* EXERCISE SET
1. In the passage about LinkedIn posts, why do people go along with the site's culture of self-aggrandizement?
2. Resume the passage about LinkedIn posts, picking up right after its final sentence.
[TEXT PASSAGE Boundary: Start]
Increasingly, this content follows exactly the same formula, written in hurried two line paragraphs to convey a sense of frenetic energy while the author conveys some great insight. Replete with, and ending in, the mandatory hashtags:

** You’re only as good as your last job! **

Today, I ended my tenure at X. And what an amazing experience it has been. Y (make sure to tag) was simply the best boss ever. (Smiley emojis).

I’m sure that X is destined for paradigm-disrupting success, but my voyage takes me to Z who [boilerplate company tagline supplied by incoming HR].

This time I get to officially join the C Suite! I can’t believe I’ve come this far in five years and sometimes don’t think that I’m really worthy. (Humblebrag)

The path, though windy, has taught me some powerful lessons. Don’t give up on your dreams. You’re only as good as your last job and without the amazing guidance of X I surely couldn’t have got here. Keep dreaming and remember that everything is possible.

#careerpivot #loveX #loveY

Seeing a hubmlebrag squeezed in between two odes to current and incoming bosses and one stanza affirming well-trodden truisms is the norm on LinkedIn. Obvious questions lurk in the background (if X was so wonderful and you believe in its mission, why are you leaving?). But LinkedIn is not the place for answering difficult questions.

I would therefore summarize the situation like this:

Countless people realize that the pervasive culture of self-aggrandizement and falseness on LinkedIn is distasteful, highly irritating and the mental equivalent of a corporate landfill stuffed to the brim with inspiring messages and talk of impending blue skies. But people go along with it because they perceive it to be professionally expedient to do so. And today I thought: I personally think that life is too short for that.
[TEXT PASSAGE Boundary: End]
[EXCERPTED DATA Boundary: Start]
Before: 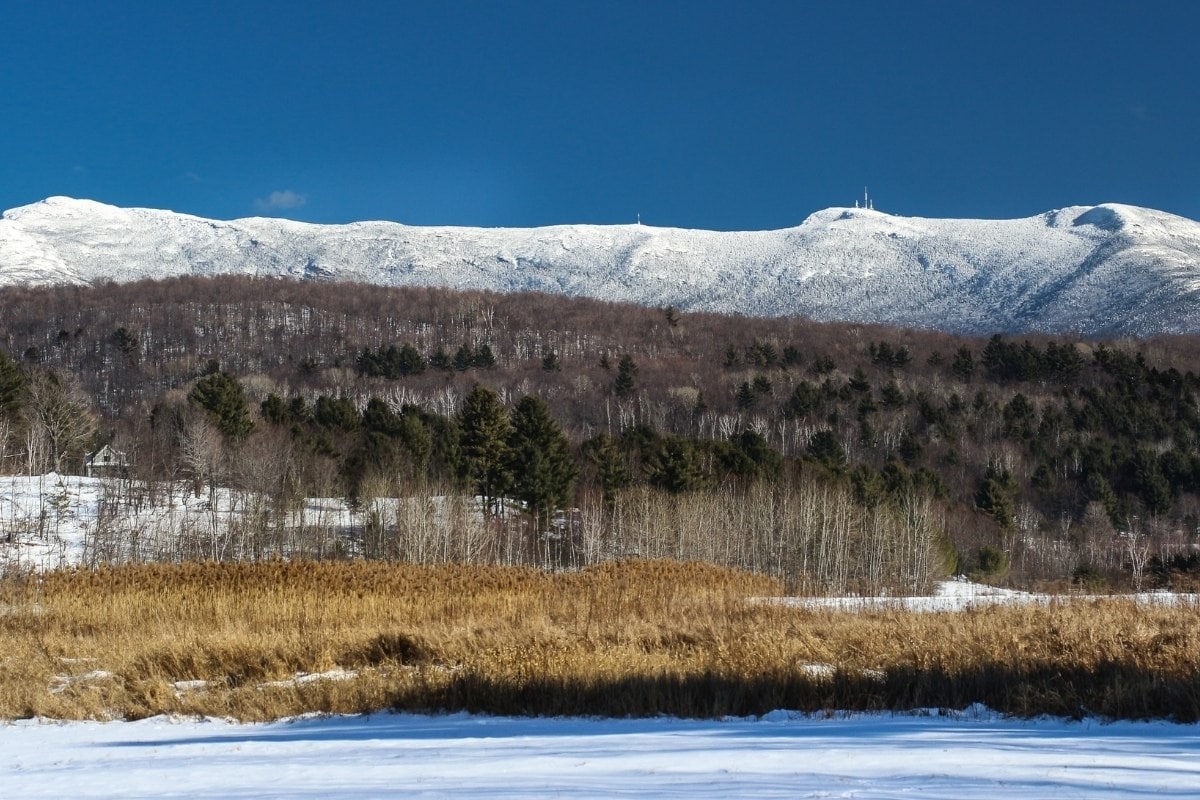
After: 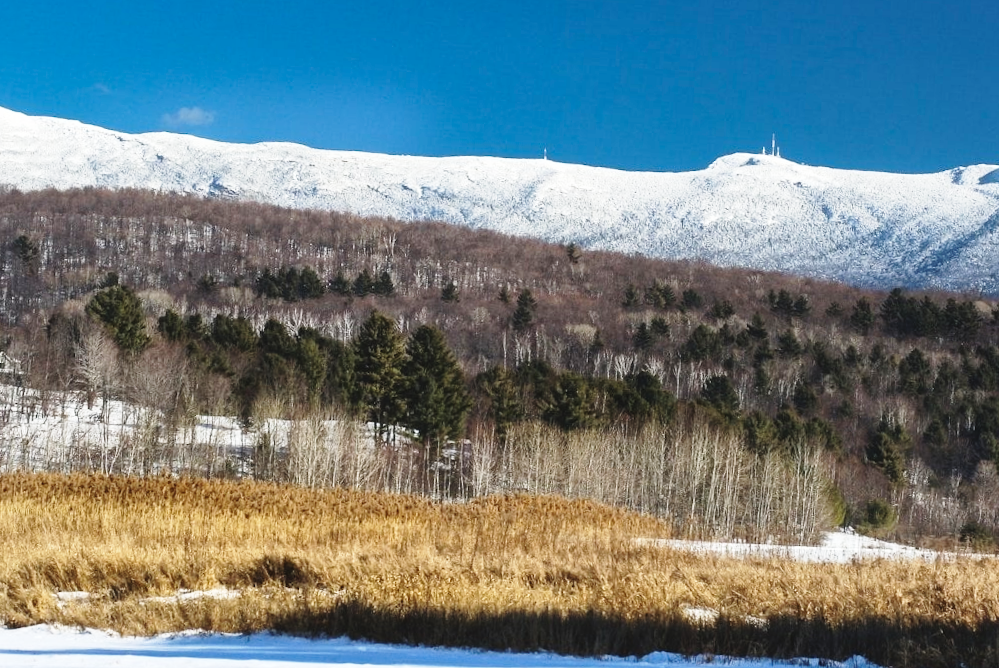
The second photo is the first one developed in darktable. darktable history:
[EXCERPTED DATA Boundary: End]
[EXCERPTED DATA Boundary: Start]
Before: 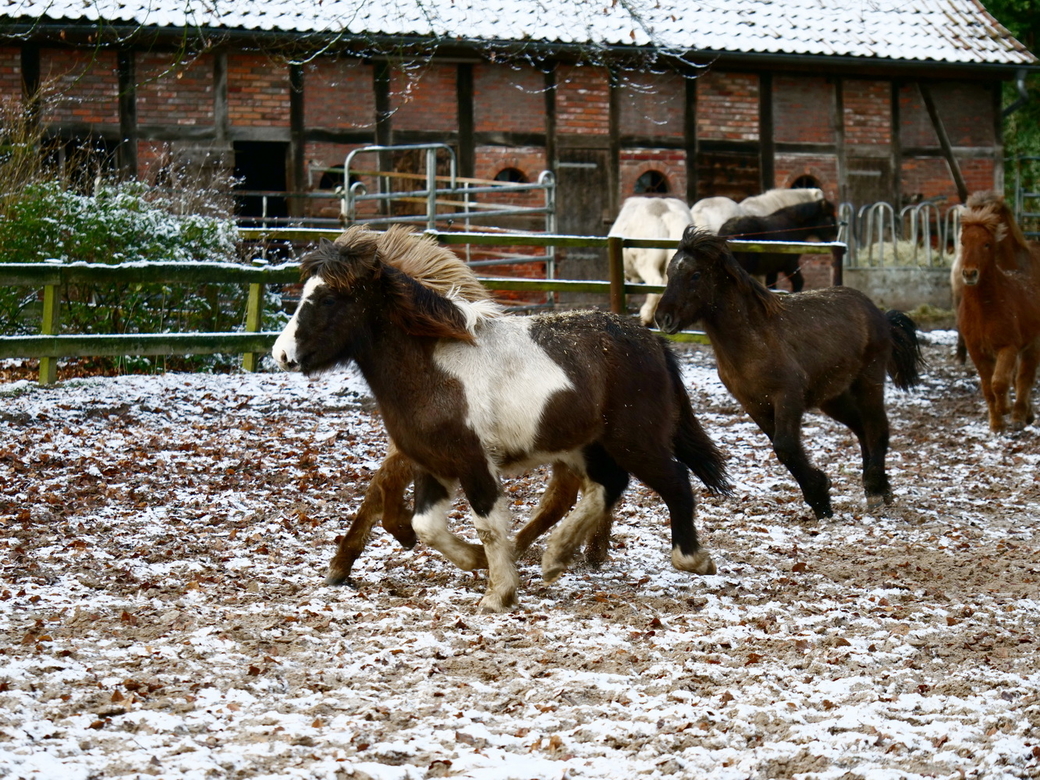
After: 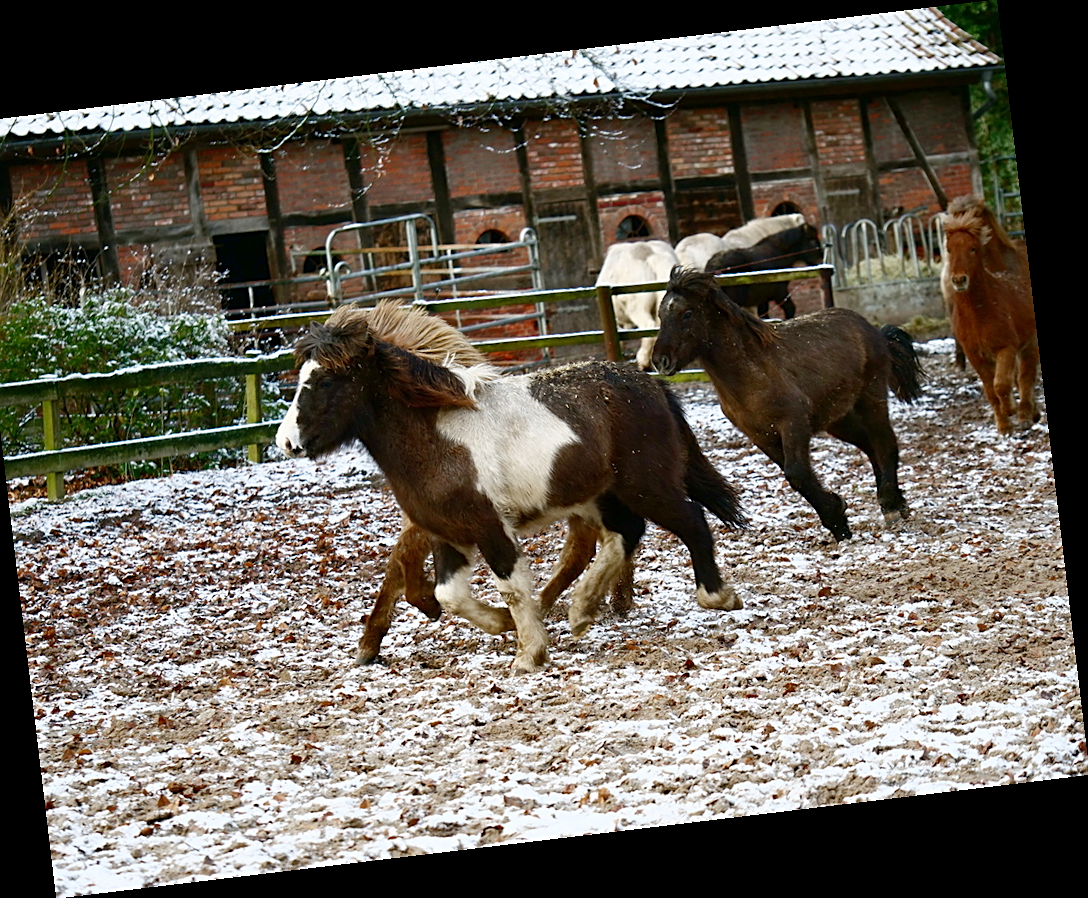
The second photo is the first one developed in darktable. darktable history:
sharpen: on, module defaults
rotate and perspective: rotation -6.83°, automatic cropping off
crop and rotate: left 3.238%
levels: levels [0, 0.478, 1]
[EXCERPTED DATA Boundary: End]
* SOLVED TASKS
1. They perceive it to be professionally expedient to do so.

2.
(Afternote: People do share great content on LinkedIn. I realize that. This post is not directed at them).

The Content I Curate

This led me to my second thought.

We can all agree that the world is drowning in ‘content’. There’s — literally — too much of it out there to consume in an average human lifetime. We have reached content saturation on steroids.

With that in mind, my strategy, going forward, is to more carefully curate the content that I consume through the internet.

Just as I wouldn’t eat a plate of junk food for lunch (okay, who am I kidding) I shouldn’t subject myself to scrolling through 30 minutes of reading departing employees extolling the virtues of their former boss because it’s part of their strategy to look good.

On a network by network level, my abridged thoughts are currently something like this:

  • LinkedIn: Good as an online Rolodex and for mapping out organizations. The feed, and statuses being shared there, have become too toxic to bother with.
  • Twitter: Filled with many mundane trivialities and mental noise such as people’s opinions about political candidates and parties. One can obtain a worthwhile feed, but only after fairly careful curation.
  • Facebook: Love Facebook groups. Like the idea of having profiles (like LinkedIn, a personal Rolodex). Hate just about everything else about it.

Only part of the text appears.